The Courier & Advertiser (Perth and Perthshire Edition)
JAMIE BUCHAN OUR BRUSSELS CORRESPONDENT
Unlike a lot of people I know, I’ve never had a big problem with brussels sprouts.
I reckon it’s quite healthy to give families something a wee bit divisive to fall out about over Christmas dinner, rather than straying into more explosive issues like Brexit or Donald Trump.
But I can understand people who say they would rather be served up their own kidneys.
So, it was exciting to hear that a chip shop on our doorstep was offering a bold new variety of sprout – deep fried in batter.
And why not?
It’s a cooking style that seems to work with most foods from Mars bars to pizzas.
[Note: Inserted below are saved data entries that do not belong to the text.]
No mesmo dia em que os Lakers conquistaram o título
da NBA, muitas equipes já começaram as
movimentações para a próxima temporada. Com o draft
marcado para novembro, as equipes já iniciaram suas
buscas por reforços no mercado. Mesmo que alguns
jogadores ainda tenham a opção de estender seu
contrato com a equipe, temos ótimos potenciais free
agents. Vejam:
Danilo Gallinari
But how do our humble sprouts cope in the deep fat frier?
I popped along to the Dunkeld Fish Bar to try for myself.
The team, led by owner Scott Davie, are old hands at deep frying and often spend their evenings experimenting with new ideas (Crunchies don’t work, apparently).
The sprouts certainly look the part, like golden balls of deliciousness.
And they taste just as good. The beer-batter is nice and crispy and mixes well with the green sprout underneath.
It’s an experience best summed up by our photographer Kris, who isn’t a fan of sprouts: “They’re nice, but they still taste a bit sprouty.”